Prompt
I would like you to output every record below exactly, apart from the pictures.

Bounding boxes with keypoints
________

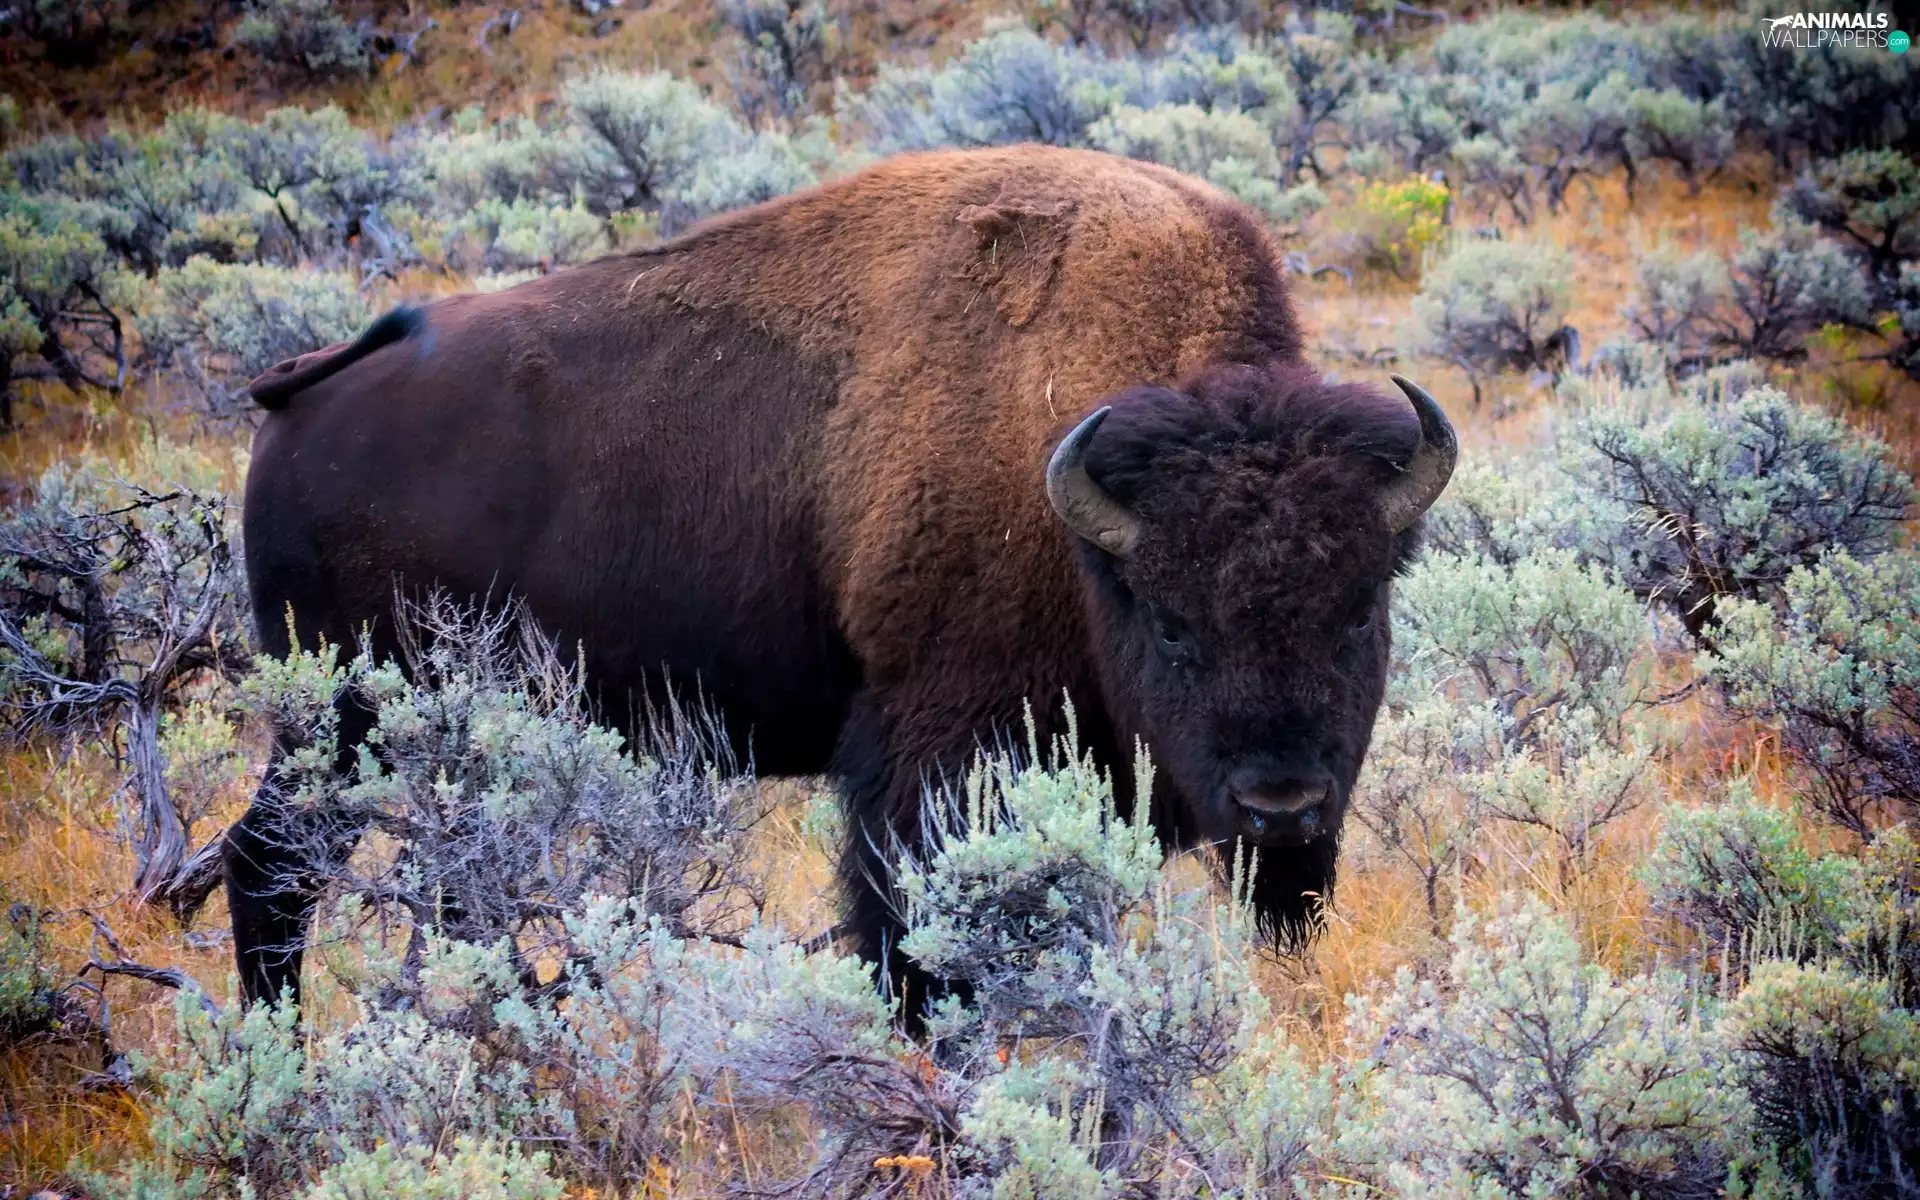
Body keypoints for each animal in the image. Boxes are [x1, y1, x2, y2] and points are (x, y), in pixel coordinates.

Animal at [226, 144, 1457, 1019]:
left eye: (1359, 610)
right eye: (1170, 625)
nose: (1279, 806)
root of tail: (305, 395)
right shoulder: (930, 757)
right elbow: (910, 942)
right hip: (346, 718)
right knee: (268, 866)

________

Response to the task
Body keypoints for each animal in the image. Boxes are [x1, y1, x2, y2] and points are (x, y), in pixel coordinates.

Animal at [226, 144, 1457, 1019]:
left eye: (1359, 610)
right eye: (1170, 625)
nose: (1279, 806)
root of tail: (305, 395)
right shoulder: (930, 757)
right elbow: (910, 942)
right hip: (346, 718)
right knee: (268, 866)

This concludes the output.